ONTOGENIES OF OROGENIES AND LANDSCAPE ERODIBILITY

Understanding how erosion rates are influenced by tectonic activity, climate and lithology is crucial for interpreting the evolution of Earth’s topography. Here we investigate the relationship between ¹⁰Be erosion rates and topographic gradient across tectonic provinces of the continental U.S. using morphometric methods and landscape evolution modeling. Regressions of log erosion rate vs log average basin gradient are positively correlated for each of the tectonic provinces but are significantly different among each other, suggesting that erosion rates are partially determined by tectonic province and partially determined by topographic gradient. For any given average basin gradient, average erosion rate might vary by up to four orders of magnitude. Average erosion rates are highest in the Pacific ranges and lowest in the Appalachians. Landscape evolution models show how different rock erodibilities, uplift rates and topographic gradient are interrelated. We conducted three modelling experiments, in each of which we consider landscape evolution models for three spatially independent geologic provinces. If erodibility (k) is fixed in each model province but rock uplift rate (U) is different, all the points plot a linear log gradient versus log rate but mostly separate on gradient because higher rock uplift rates result in higher topographic gradient. If erodibility differs among provinces with the same rate of uplift, different provinces exhibit the same gradient versus rate slope, but are laterally separated such that lower gradients occur across provinces with greater erodibility. Only the experiment that incorporates different rates of uplift and erodibility yields results similar to those observed in the 10Be database.

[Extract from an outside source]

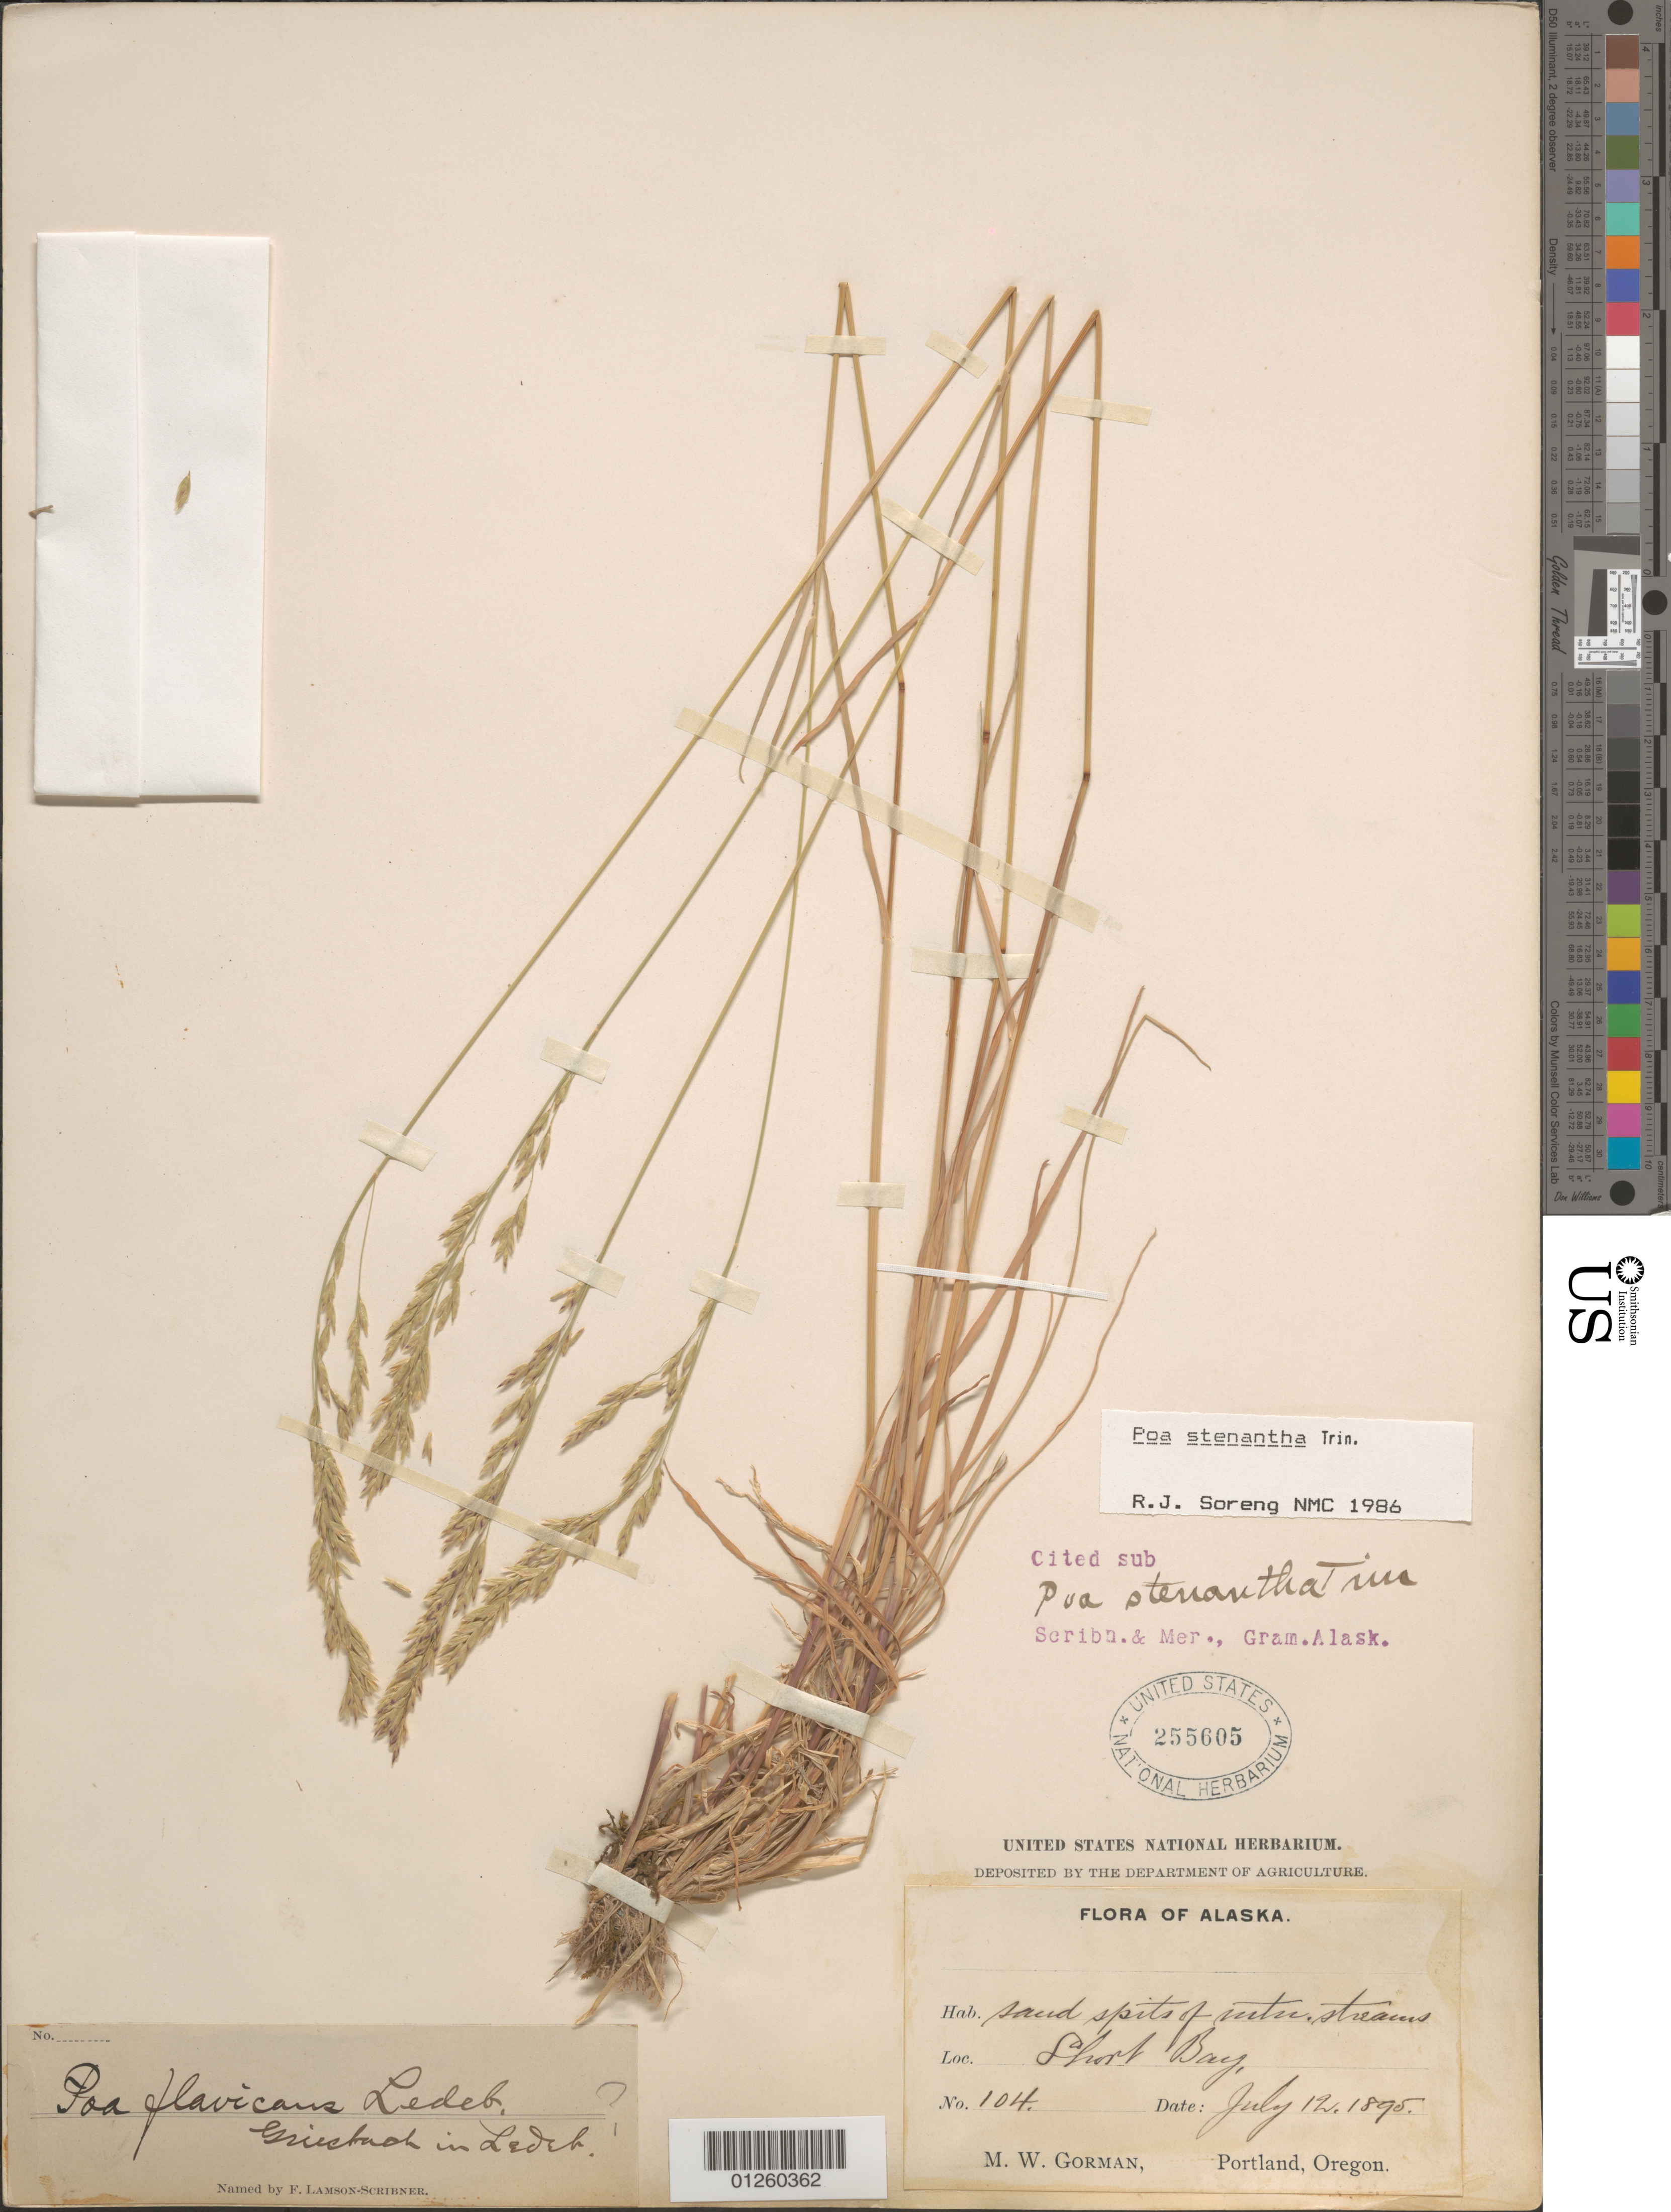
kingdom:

We interpret the data to show that rock erodibility, as inferred from relations between topographic gradient and erosion rate broadly decreases with the increasing age of deformation and with distance from the tectonically active western margin. We suggest that surficial rocks in younger (western) orogens likely exhibit greater brittle deformation and erode more rapidly, while less-fractured and less-erodible units are progressively exhumed over the ontogeny of an orogen.